WW2 is said to be the deadliest conflict so far in human history. The Second World War happened during the year of 1939 and 1945. The majority of the world’s countries where involved in the battle, involving over 100 million people. This threw the world completely, turning everything upside down and into chaos. This war also included the Holocaust, which relates to the German occupation that happened in the channel island, along with the rest of the world. World War Two ended up changing political alignment and global social structure as certain countries began to gain more power than others and felt they could control.
The Germans were clever about their approach to the Channel Islands, as before it began, they sent the German soldiers over in planes, where they began to machine gun and drop bombs onto the island. Two days later they invaded the Channel Islands, they were sent across the French coast and began attacking from the harbour located in St Helier on the 28th of June, along with this on the same day aircraft where arriving and landing nearby to La Rocque Harbour. From the moment the Germans landed and entered they had already killed 9 people.
The following words are from a man called Ralph Mollet and what he saw when the German’s began to invade Jersey Channel Islands – ‘Before this all even happened, two days prior the attack German planes has been flying over the Channel Islands, machine gunning which killed a man on his doorstep. Two bombs where then dropped by Mount Bingham also killing people who where nearby. They set many boats on fire along with Fort Regent’

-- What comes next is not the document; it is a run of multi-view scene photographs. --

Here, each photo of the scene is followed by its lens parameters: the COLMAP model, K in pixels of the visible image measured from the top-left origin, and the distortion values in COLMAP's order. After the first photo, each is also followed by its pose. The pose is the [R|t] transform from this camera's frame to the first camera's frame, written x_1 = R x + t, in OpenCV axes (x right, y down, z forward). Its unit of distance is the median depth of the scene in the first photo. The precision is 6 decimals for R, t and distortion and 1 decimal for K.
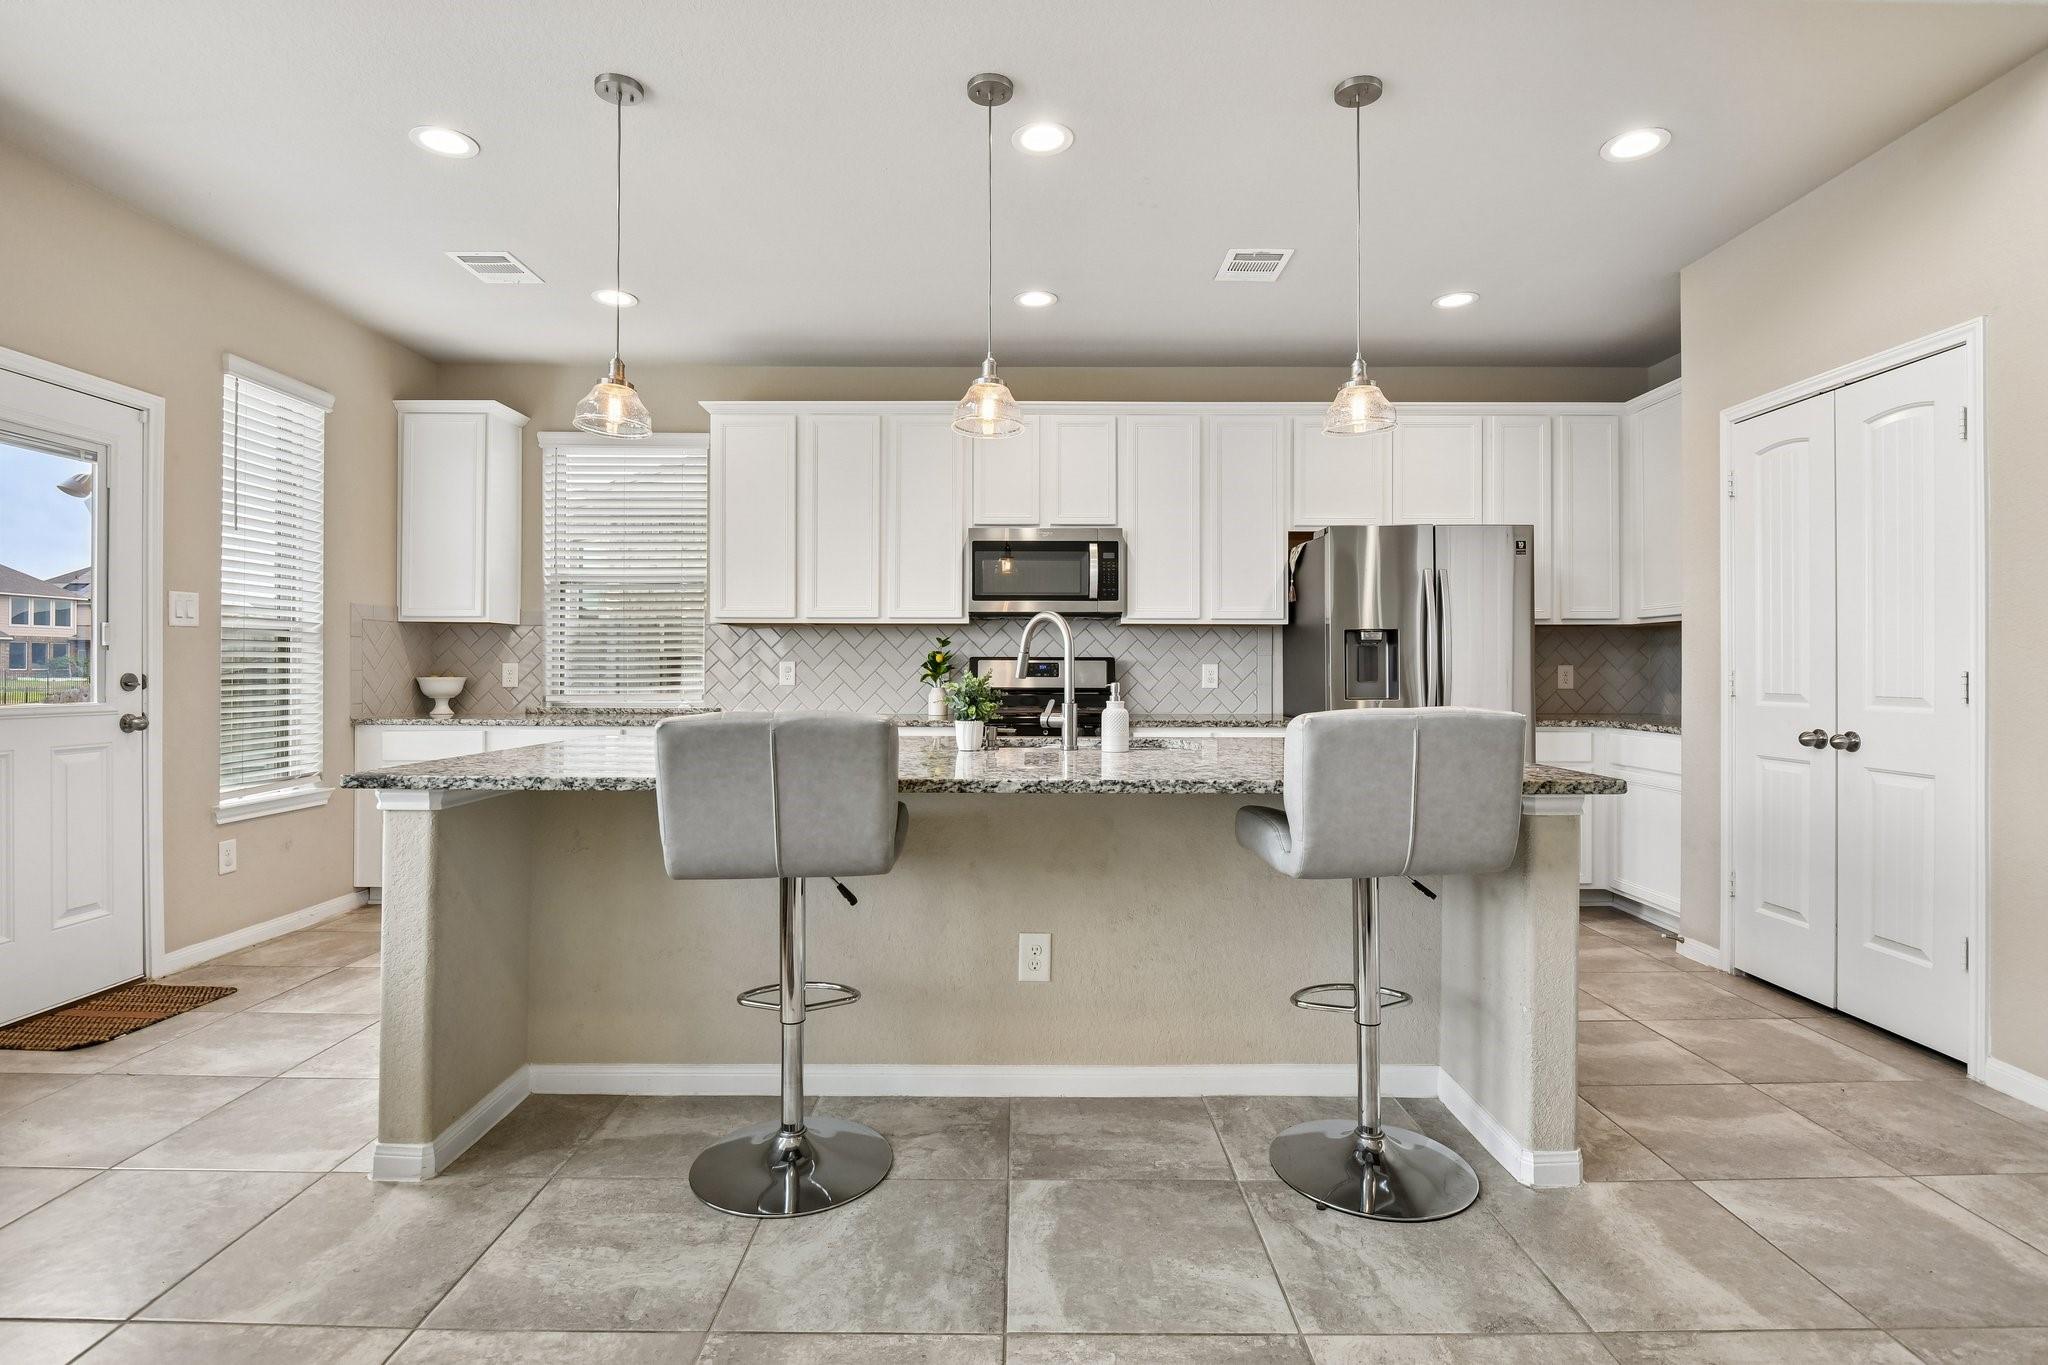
lens RADIAL K [[988.4, 0, 1019.5], [0, 988.4, 662.7], [0, 0, 1]] dist [-0.008487, -0.005661]
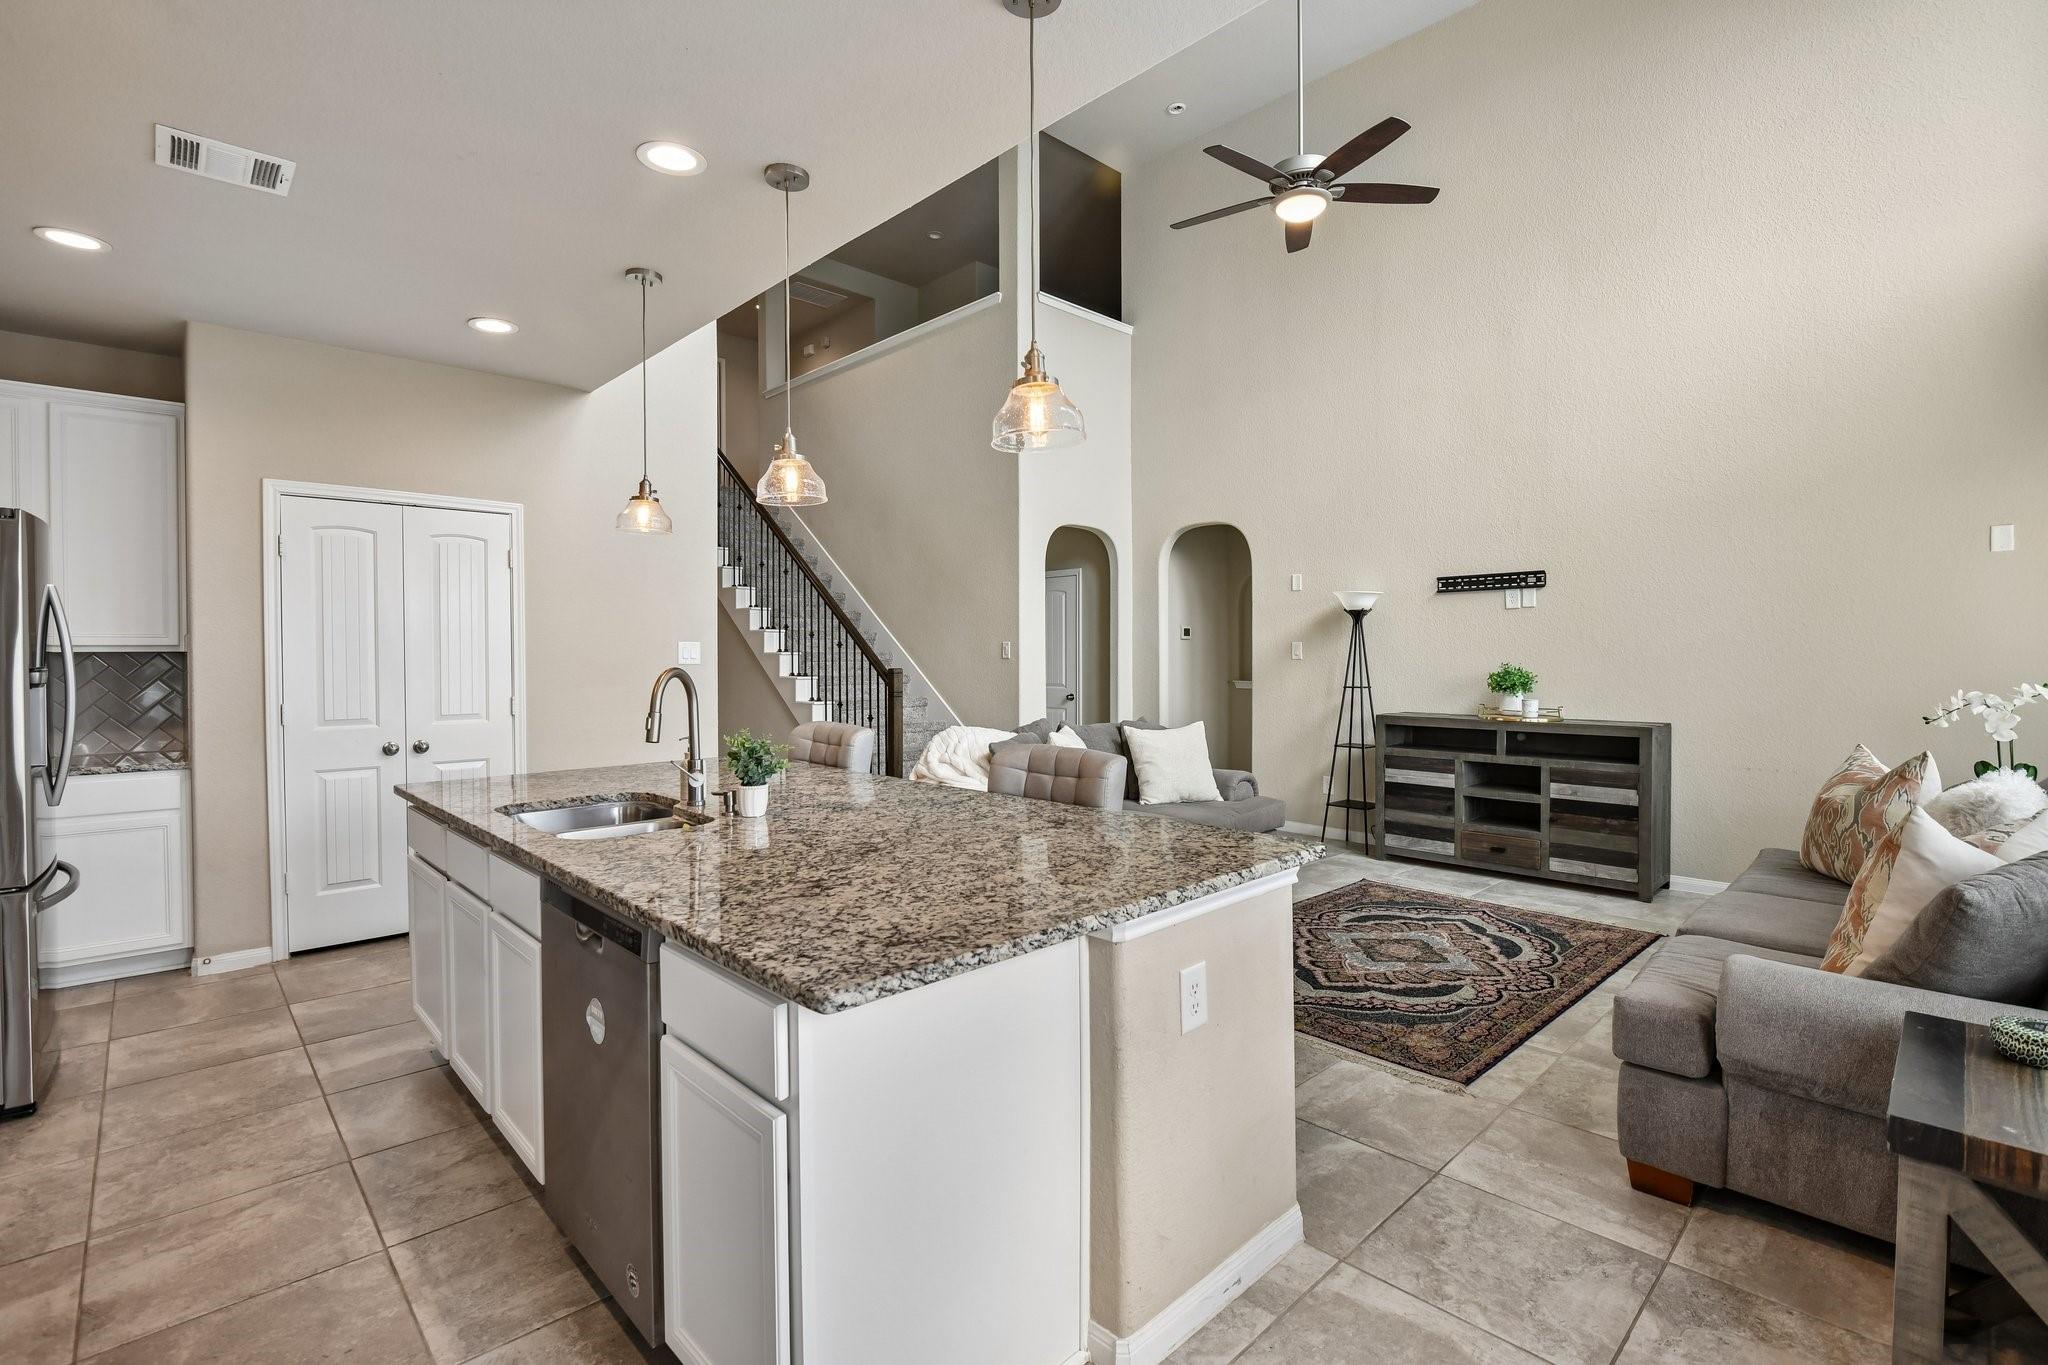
lens RADIAL K [[928.6, 0, 1023.7], [0, 928.6, 662.7], [0, 0, 1]] dist [-0.008825, -0.005184]
pose [[-0.690888, -0.008461, 0.722912, -0.654718], [-0.001724, 0.999948, 0.010056, -0.051894], [-0.722959, 0.005701, -0.690867, 1.063903]]
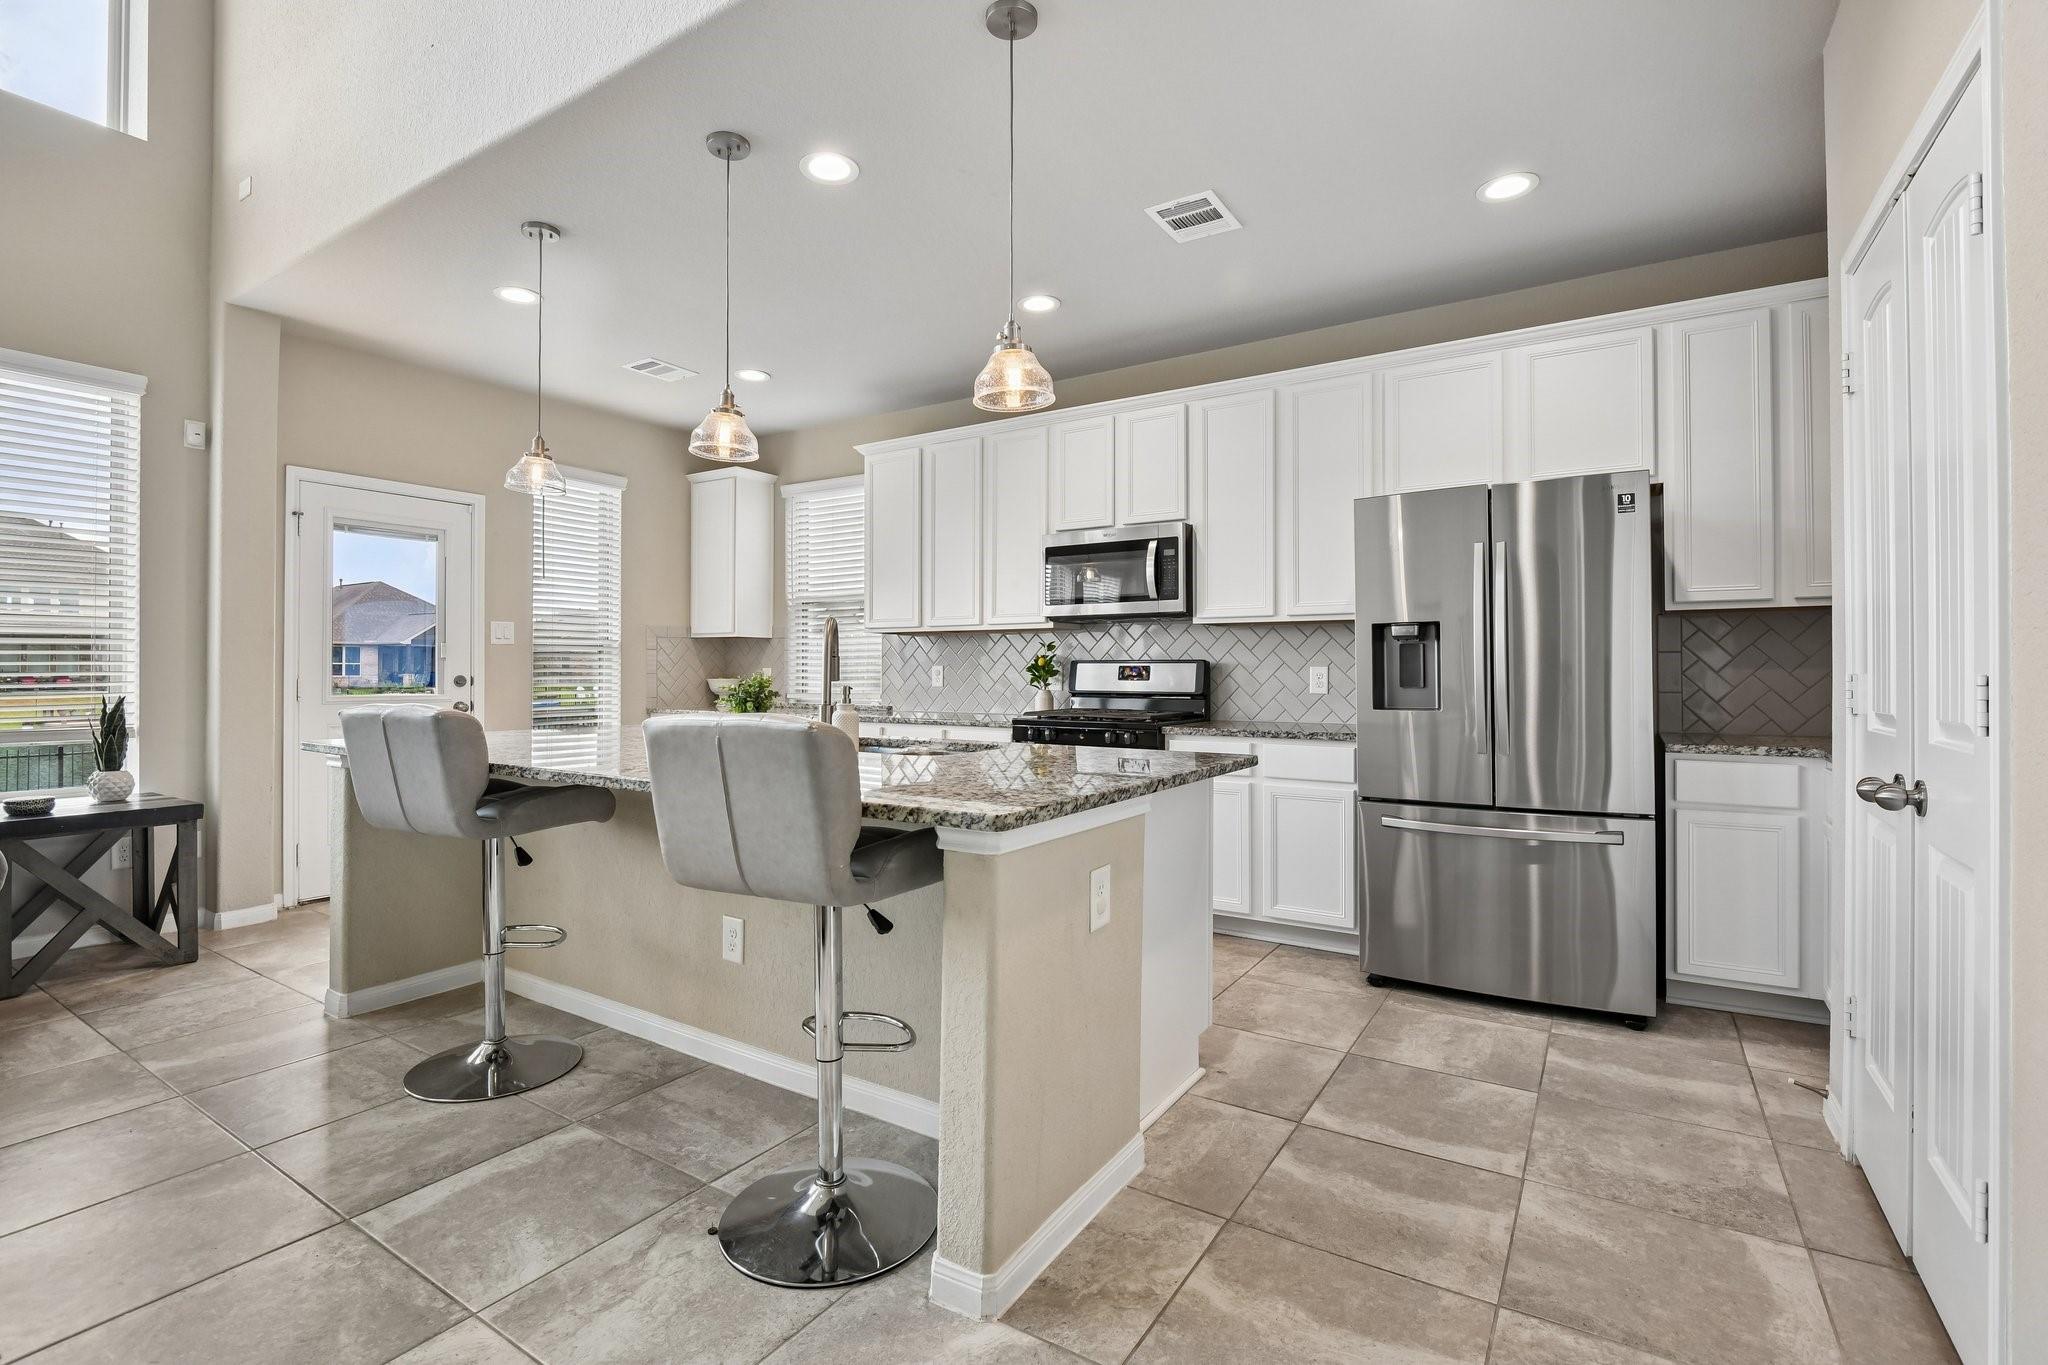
lens RADIAL K [[928.6, 0, 1017.2], [0, 928.6, 665.0], [0, 0, 1]] dist [-0.008825, -0.005184]
pose [[0.840303, -0.005037, -0.542094, 0.565301], [0.004155, 0.999987, -0.002852, 0.002075], [0.542102, 0.000145, 0.840313, 0.217478]]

The German occupation of the Channel Islands lasted for most of the Second World War, where during this period, thousands of islanders were evacuated from their homes to the main land to find safer places, whilst the man stayed to fight against the Germans and protect their island. Until the 9th May 1945 where the Channel Islands became liberated and shoulders where welcomed home by the Jersey community, as crowds gathered in the town centre.